== EXERCISE TASK A ==
Rewrite the stretch of the EasyOCR fine-tuning thread from "point, the shape in current model is torch.Size([256, 512])." through "model is torch.Size([1053]).", with "saved weights" in place of "checkpoint".
== EXERCISE TASK B ==
Continue the forum thread on fine-tuning EasyOCR past its final line.

== QUOTED TEXT ==
===============

Facing the same issue too still.

amroghoneim commented 1 year ago

@rkcosmos can you please check this out and give us any advice?

MohieEldinMuhammad commented 1 year ago

@rkcosmos

ftmasadi commented 1 year ago

@rkcosmos

khawar-islam commented 1 year ago

@amroghoneim @MohieEldinMuhammad I am fine tunning korean model downloaded from EasyOCR website provides a path of a pre-trained model into .yaml file saved_model: '/media/cvpr/CM_24/EasyOCR/trainer/korean.pth'. Unfortunately, I am getting a dictionary error. I never changed lang_char: parameter. Any suggestion on how to fix it?

Traceback:

point, the shape in current model is torch.Size([256, 512]).
    size mismatch for module.SequenceModeling.1.linear.bias: copying a param with shape torch.Size([512]) from checkpoint, the shape in current model is torch.Size([256]).
    size mismatch for module.Prediction.weight: copying a param with shape torch.Size([1568, 512]) from checkpoint, the shape in current model is torch.Size([1053, 256]).
    size mismatch for module.Prediction.bias: copying a param with shape torch.Size([1568]) from checkpoint, the shape in current model is torch.Size([1053]).

===============

Extracted data entries:
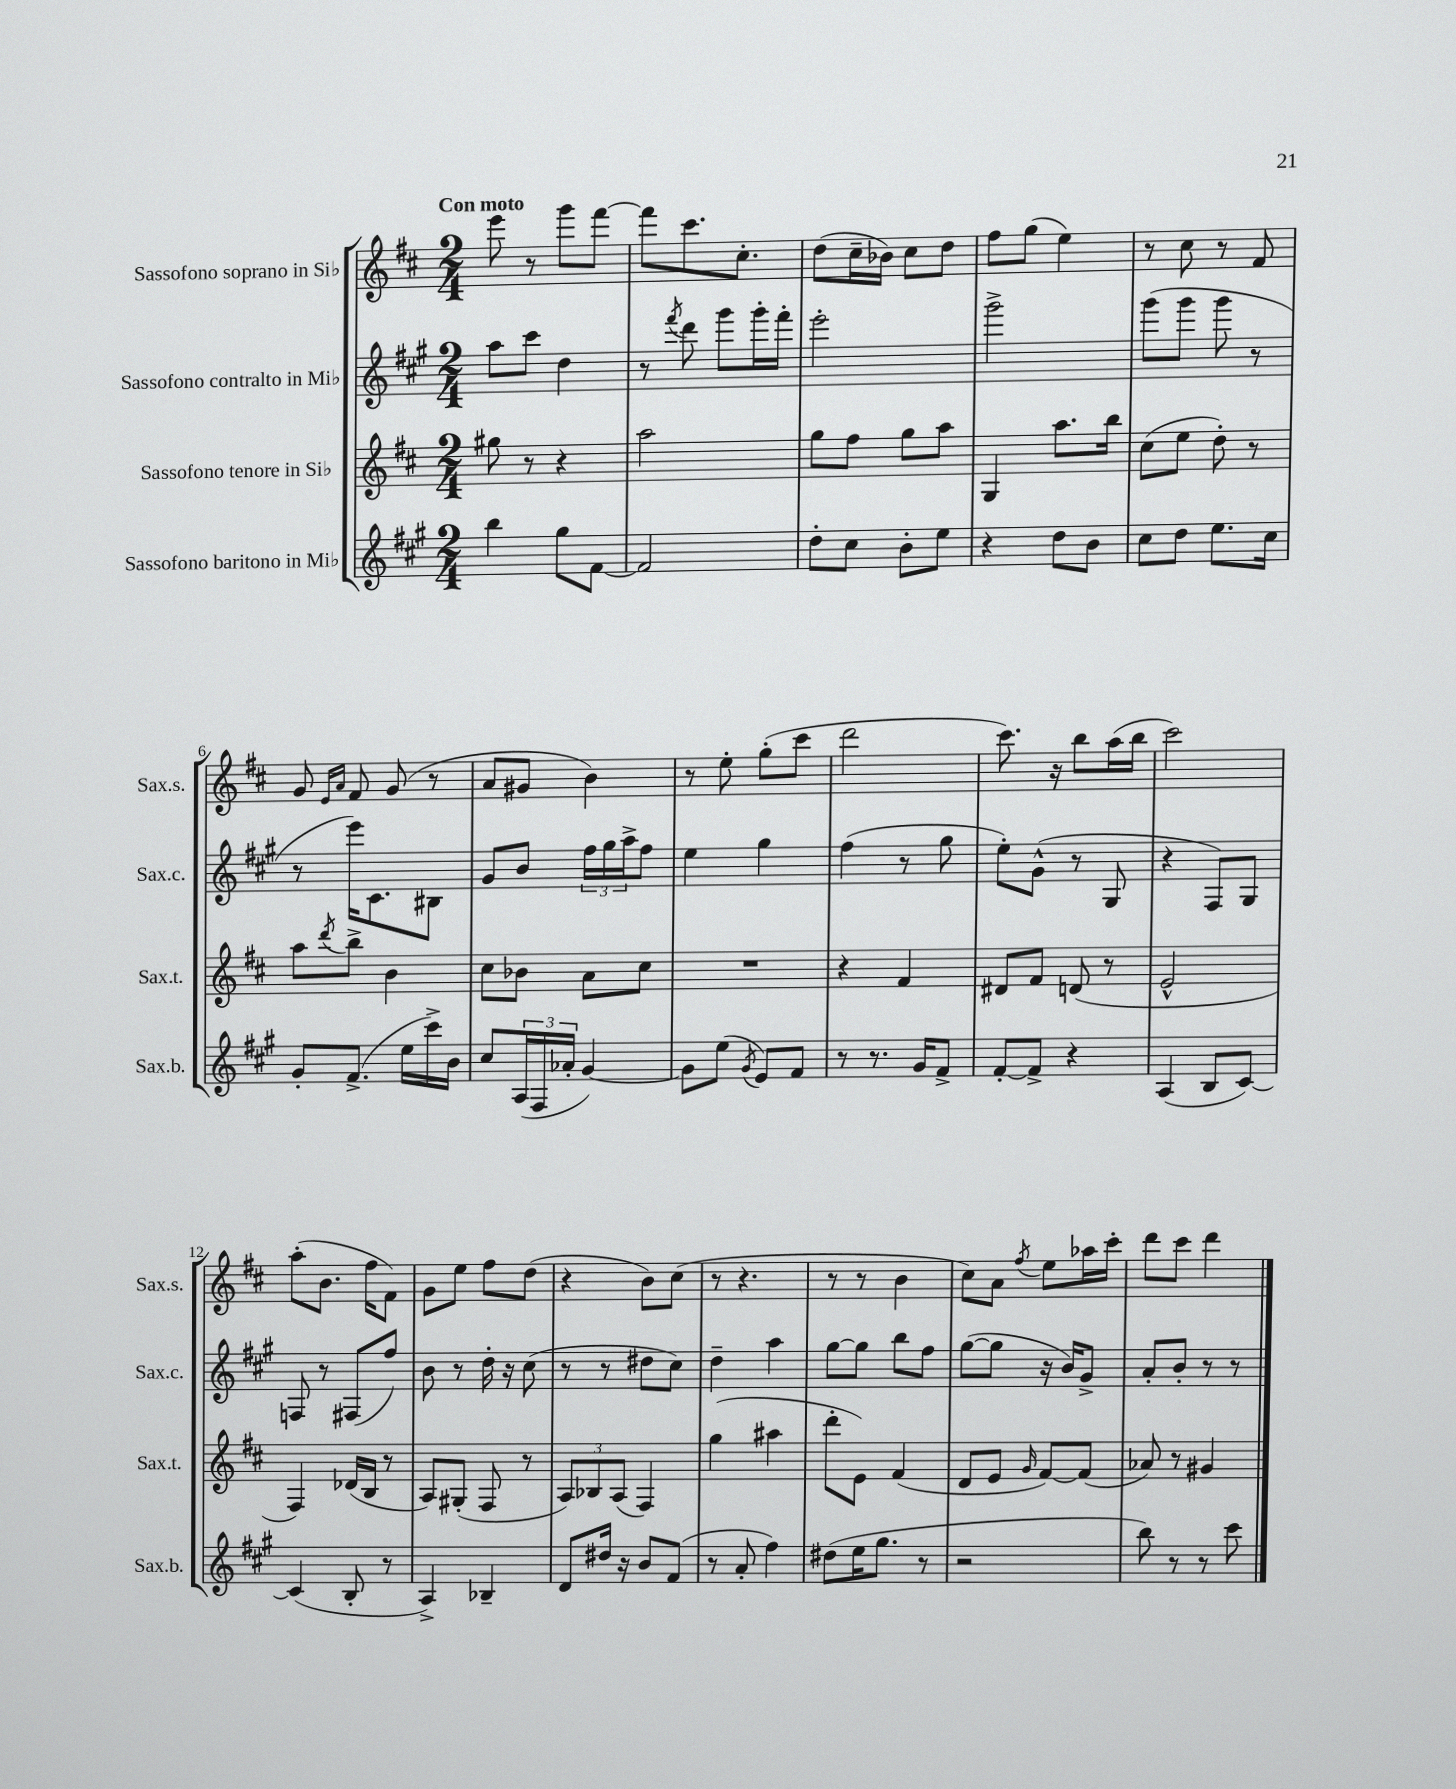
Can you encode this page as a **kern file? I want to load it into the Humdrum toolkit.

**kern	**kern	**kern	**kern
*part4	*part3	*part2	*part1
*staff4	*staff3	*staff2	*staff1
*I"Sassofono baritono in Mi♭	*I"Sassofono tenore in Si♭	*I"Sassofono contralto in Mi♭	*I"Sassofono soprano in Si♭
*I'Sax.b.	*I'Sax.t.	*I'Sax.c.	*I'Sax.s.
*clefG2	*clefG2	*clefG2	*clefG2
*k[f#c#g#]	*k[f#c#]	*k[f#c#g#]	*k[f#c#]
*M2/4	*M2/4	*M2/4	*M2/4
=1	=1	=1	=1
!	!	!	!LO:TX:a:B:t=Con moto
4bb\	8gg#X\	8aa\L	8eee\
.	8r	8ccc#\J	8r
8gg#\L	4r	4dd\	8ggg\L
[8f#\J	.	.	[8fff#\J
=2	=2	=2	=2
2f#/]	2aa\	8r	8fff#\L]
.	.	8qfff#/	.
.	.	8ddd\	8.ccc#\
.	.	8ggg#\L	.
.	.	.	8.cc#'\J
.	.	16ggg#'\L	.
.	.	16fff#'\JJ	.
=3	=3	=3	=3
8dd'\L	8gg\L	2eee'\	(8dd\L
8cc#\J	8ff#\J	.	16cc#~\L
.	.	.	16b-X\JJ)
8b'\L	8gg\L	.	8cc#\L
8ee\J	8aa\J	.	8dd\J
=4	=4	=4	=4
4r	4G/	2ggg#^\	8ff#\L
.	.	.	(8gg\J
8dd\L	8.aa\L	.	4ee\)
8b\J	.	.	.
.	16bb\Jk	.	.
=5	=5	=5	=5
8cc#\L	(8cc#\L	(8ggg#\L	8r
8dd\J	8ee\J	8ggg#\J	8cc#\
8.ee\L	8dd'\)	8ggg#\	8r
.	8r	8r	8f#/
16cc#\Jk	.	.	.
!!LO:LB:g=z
=6	=6	=6	=6
8g#'/L	8aa\L	8r	8g/
.	.	.	16qqe/LL
.	8qddd/	.	16qqa/JJ
(8.f#^/J	8bb^\J	16eee\KL)	8f#/
.	.	8.c#\	.
.	4b\	.	(8g/
16ee\LL	.	.	.
16ccc#^\)	.	8B#X\J	8r
16b\JJ	.	.	.
=7	=7	=7	=7
8cc#/L	8cc#\L	8g#/L	8a/L
(24A/L	8b-X\J	8b/J	8g#X/J
24F#/	.	.	.
24a-X'/JJ	.	.	.
[4g#/)	8a\L	24ff#\LL	4b\)
.	.	24gg#\	.
.	.	24aa^\J	.
.	8cc#\J	8ff#\J	.
=8	=8	=8	=8
8g#\L]	2r	4ee\	8r
(8ee\J	.	.	8ee'\
8qg#/	.	.	.
8e/L)	.	4gg#\	(8gg'\L
8f#/J	.	.	8ccc#\J
=9	=9	=9	=9
8r	4r	(4ff#\	2ddd\
8.r	.	.	.
.	4f#/	8r	.
16g#/KL	.	.	.
8f#^/J	.	8gg#\	.
=10	=10	=10	=10
[8f#'/L	8d#X/L	8ee'\L)	8.ccc#\)
8f#^/J]	8f#/J	(8g#^^\J	.
.	.	.	16r
4r	(8dn/	8r	8bb\L
.	8r	8G#/	(16aa\L
.	.	.	16bb\JJ
=11	=11	=11	=11
(4A/	2e^^/	4r	2ccc#\)
8B/L	.	8F#/L)	.
[8c#/J)	.	8G#/J	.
!!LO:LB:g=z
=12	=12	=12	=12
(4c#/]	4F#/)	8Fn/	(8aa'\L
.	.	8r	8.b\J
8B'/	(16d-X/LL	(8F#X/L	.
.	16B/JJ	.	16ff#\KL
8r	8r	8ff#/J)	8f#\J)
=13	=13	=13	=13
4A^/)	8A/L)	8b\	8g\L
.	(8G#X'/J	8r	8ee\J
4B-X~/	8F#/	16dd'\	8ff#\L
.	.	16r	.
.	8r	(8cc#\	(8dd\J
=14	=14	=14	=14
8d/L	12A/L)	8r	4r
.	12B-X/	.	.
16dd#X/Jk	.	8r	.
.	(12A/J	.	.
16r	.	.	.
8b/L	4F#/)	8dd#X\L	8b\L)
(8f#/J	.	8cc#\J)	(8cc#\J
=15	=15	=15	=15
8r	(4gg\	4dd~\	8r
8a'/	.	.	4.r
4ff#\)	4aa#X\	4aa\	.
=16	=16	=16	=16
(8dd#X\L	8ddd'\L	[8gg#\L	8r
16ee\K	8e\J)	8gg#\J]	8r
8.gg#\J	.	.	.
.	(4f#/	8bb\L	4b\
8r	.	8ff#\J	.
=17	=17	=17	=17
2r	8d/L	([8gg#\L	8cc#\L)
.	8e/J	8gg#\J]	8a\J
.	16qqg/	.	8qff#/
.	[8f#/L)	16r	8ee\L
.	.	16b/KL)	.
.	(8f#/J]	8g#^/J	16aa-X\L
.	.	.	16ccc#'\JJ
=18	=18	=18	=18
8bb\)	8a-X/)	8a'/L	8ddd\L
8r	8r	8b'/J	8ccc#\J
8r	4g#X/	8r	4ddd\
8ccc#\	.	8r	.
==	==	==	==
*-	*-	*-	*-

===============

== EXERCISE RESULT A ==
point, the shape in current model is torch.Size([256, 512]).
    size mismatch for module.SequenceModeling.1.linear.bias: copying a param with shape torch.Size([512]) from saved weights, the shape in current model is torch.Size([256]).
    size mismatch for module.Prediction.weight: copying a param with shape torch.Size([1568, 512]) from saved weights, the shape in current model is torch.Size([1053, 256]).
    size mismatch for module.Prediction.bias: copying a param with shape torch.Size([1568]) from saved weights, the shape in current model is torch.Size([1053]).

== EXERCISE RESULT B ==
masoudMZB commented 1 year ago

@khawar-islam I think you should change model parameters in config.file

maybe these params: network_params: hidden_size: input_channel: output_channel: hidden_size: imgH: imgW:

khawar-islam commented 1 year ago

@masoudMZB size mismatch error occurs when there is some problem in the language dictionary. I changed hidden_size: 512 output_channel:512 still the problem is same

masoudMZB commented 1 year ago

So Try to check easyocr default lang char dictionary. import easyocr and then print characters for pre-trained model I solved this problem in this way

khawar-islam commented 1 year ago

Dear @masoudMZB @amroghoneim @MohieEldinMuhammad What is the impact of new_prediction: False and new_prediction: True while training with a pre-trained model?

cacophinix commented 2 months ago

Any luck using fine tuned model in getting better result

khawar-islam commented 2 months ago

@cacophinix In my case i fine-tuned on korean language and results are not good and performance is worst

cacophinix commented 2 months ago

@khawar-islam after fine tuning the model I get good result when I run the Demo.py code but when create the .yaml and .py files and place it in the user_network and model folder I get very bad result, what am I missing

Meriem-DAHMANI commented 2 weeks ago

@khawar-islam did u fix the issue of size mismatch ?